Former Mexican governor arrested on drug charges
MEXICO CITY, Mexico (Reuters) -- A former Mexican governor accused
of working with one of the country's leading cocaine cartels was arrested
by police Thursday after more than two years on the run.
Attorney General Rafael Macedo de la Concha said Mario Villanueva had been
arrested in the Caribbean resort town of Cancun and would be transferred
to
a maximum-security prison outside Mexico City.
Villanueva is accused of having had close ties with the infamous Juarez
drug cartel and allowing it to land huge quantities of Colombian cocaine
along
the Caribbean coastline of Mexico's southeastern state of Quintana Roo
during
his term as governor.
Villanueva disappeared in March 1999, just days before his six-year term
came
to an end and as federal agents prepared to arrest him.
Macedo said Villanueva offered no resistance as he was finally arrested
in Cancun
on Thursday night, but he flatly rejected suggestions that the former governor
might
be given special treatment.
"We will not negotiate the law under any circumstances.
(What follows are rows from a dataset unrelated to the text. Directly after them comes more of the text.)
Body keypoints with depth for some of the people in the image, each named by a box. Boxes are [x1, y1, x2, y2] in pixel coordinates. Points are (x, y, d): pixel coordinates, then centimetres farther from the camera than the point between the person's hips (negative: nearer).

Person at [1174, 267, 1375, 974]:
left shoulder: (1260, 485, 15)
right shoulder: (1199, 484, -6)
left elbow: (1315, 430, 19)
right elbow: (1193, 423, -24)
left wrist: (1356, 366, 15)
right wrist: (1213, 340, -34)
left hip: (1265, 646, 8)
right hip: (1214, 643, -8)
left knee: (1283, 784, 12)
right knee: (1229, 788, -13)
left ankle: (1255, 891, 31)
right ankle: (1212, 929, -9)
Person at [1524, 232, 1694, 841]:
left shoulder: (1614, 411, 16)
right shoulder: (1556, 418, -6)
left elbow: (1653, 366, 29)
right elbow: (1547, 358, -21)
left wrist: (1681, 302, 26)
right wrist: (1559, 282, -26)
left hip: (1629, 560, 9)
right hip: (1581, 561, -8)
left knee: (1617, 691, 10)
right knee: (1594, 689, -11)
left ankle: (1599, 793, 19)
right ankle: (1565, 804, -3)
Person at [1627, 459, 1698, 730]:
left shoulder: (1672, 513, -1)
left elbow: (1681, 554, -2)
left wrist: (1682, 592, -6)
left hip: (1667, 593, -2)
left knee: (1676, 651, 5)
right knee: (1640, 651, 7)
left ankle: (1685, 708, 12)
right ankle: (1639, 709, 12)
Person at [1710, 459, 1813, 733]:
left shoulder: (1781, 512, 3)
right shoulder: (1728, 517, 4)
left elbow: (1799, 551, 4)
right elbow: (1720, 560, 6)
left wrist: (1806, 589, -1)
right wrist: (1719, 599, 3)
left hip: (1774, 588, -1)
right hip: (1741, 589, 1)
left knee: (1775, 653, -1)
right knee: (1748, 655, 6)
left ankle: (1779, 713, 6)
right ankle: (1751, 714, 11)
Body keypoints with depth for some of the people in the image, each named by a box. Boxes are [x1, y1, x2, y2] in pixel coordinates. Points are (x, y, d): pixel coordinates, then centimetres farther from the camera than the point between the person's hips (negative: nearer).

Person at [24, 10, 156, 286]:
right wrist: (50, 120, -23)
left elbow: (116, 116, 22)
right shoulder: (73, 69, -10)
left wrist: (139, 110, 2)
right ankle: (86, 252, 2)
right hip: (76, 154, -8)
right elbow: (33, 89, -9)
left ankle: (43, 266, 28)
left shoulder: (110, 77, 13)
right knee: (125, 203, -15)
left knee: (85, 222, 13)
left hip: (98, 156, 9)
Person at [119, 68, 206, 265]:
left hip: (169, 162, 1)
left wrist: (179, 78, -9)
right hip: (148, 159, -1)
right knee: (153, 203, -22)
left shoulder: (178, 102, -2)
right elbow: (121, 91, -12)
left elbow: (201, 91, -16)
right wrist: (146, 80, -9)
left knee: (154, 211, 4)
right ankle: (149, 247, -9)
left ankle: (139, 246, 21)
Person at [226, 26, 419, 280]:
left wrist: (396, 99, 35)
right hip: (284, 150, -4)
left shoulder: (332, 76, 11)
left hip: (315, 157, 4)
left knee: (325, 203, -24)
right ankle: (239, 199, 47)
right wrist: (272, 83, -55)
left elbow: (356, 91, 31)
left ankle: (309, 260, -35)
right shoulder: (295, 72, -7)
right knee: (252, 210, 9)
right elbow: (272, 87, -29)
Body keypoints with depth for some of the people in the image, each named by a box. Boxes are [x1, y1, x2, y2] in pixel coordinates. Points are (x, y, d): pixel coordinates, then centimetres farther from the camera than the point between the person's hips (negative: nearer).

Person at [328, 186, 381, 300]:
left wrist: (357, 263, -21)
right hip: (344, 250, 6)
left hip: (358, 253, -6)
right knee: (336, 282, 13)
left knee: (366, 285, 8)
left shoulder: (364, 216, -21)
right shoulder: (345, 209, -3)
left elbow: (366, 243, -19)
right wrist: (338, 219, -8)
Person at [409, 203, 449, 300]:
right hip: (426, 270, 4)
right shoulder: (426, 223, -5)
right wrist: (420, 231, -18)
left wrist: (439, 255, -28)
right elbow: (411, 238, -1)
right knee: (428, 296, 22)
We will apply the
law,"
Macedo told the Televisa news network, adding that Villanueva would face
charges of organized-crime activity and the promotion of drug trafficking.
Macedo, a former army general, said Mexican police worked closely with
the
U.S. Drug Enforcement Administration in tracking down Villanueva, who was
accompanied by a former state police officer and another friend when he
was
captured.
Ex-governor belonged to PRI
Villanueva was a member of the Institutional Revolutionary Party (PRI),
which
ruled Mexico for 71 years before losing power in elections last July.
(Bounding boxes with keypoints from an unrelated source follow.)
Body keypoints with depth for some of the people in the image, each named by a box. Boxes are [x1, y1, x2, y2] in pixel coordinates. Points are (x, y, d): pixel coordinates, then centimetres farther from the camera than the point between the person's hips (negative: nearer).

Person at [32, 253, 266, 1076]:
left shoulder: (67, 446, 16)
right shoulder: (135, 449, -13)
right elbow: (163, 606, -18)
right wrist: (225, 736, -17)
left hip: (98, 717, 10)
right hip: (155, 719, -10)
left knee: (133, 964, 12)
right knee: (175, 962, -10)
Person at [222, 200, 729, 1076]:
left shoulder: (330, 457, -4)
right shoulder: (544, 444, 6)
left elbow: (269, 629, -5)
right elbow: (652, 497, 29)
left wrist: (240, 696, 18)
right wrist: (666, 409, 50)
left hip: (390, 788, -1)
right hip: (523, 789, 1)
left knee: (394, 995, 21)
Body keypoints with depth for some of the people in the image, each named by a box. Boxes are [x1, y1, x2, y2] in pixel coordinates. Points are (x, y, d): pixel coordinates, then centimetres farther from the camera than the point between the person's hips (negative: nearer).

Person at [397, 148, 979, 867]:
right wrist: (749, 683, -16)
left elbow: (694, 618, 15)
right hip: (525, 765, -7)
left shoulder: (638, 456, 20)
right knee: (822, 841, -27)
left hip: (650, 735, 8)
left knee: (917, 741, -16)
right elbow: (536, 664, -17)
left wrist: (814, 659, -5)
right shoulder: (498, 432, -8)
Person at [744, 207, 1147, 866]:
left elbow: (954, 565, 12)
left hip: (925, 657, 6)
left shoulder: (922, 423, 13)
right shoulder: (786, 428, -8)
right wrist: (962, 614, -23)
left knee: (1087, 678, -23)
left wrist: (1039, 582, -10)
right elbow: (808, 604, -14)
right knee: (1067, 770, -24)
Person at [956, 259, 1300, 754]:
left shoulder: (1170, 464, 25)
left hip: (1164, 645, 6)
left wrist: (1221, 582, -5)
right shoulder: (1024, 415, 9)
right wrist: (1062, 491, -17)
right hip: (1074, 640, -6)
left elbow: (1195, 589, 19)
He said before his disappearance that he was the victim of a smear campaign
led
by former colleagues in the administration of President Ernesto Zedillo,
who left
office in December.
The new conservative government of President Vicente Fox has pledged to
clamp down on official corruption and tighten cooperation with U.S. authorities
in the war against drugs.
It has already begun a campaign against corruption but, before Villanueva's
arrest, had been criticized for failing to arrest any high-profile figures.
The Juarez cartel is based in the northern city of Ciudad Juarez, just
across the
border from El Paso, Texas. It is one of Mexico's top drug gangs, bringing
in
cocaine from South America and smuggling it into the United States.
Villanueva's mother said last July, when Fox won the presidential elections,
that
her son would turn himself over to judicial authorities only after Zedillo
left
office.
But Fox's government repeatedly said it would not cut any deal with the
fugitive
former governor.
"We are not making any kind of a deal with Mr. Villanueva," National Security
Adviser Adolfo Aguilar Zinser said earlier this month. "If he turns himself
in, he
will be subject to justice, applied to the letter."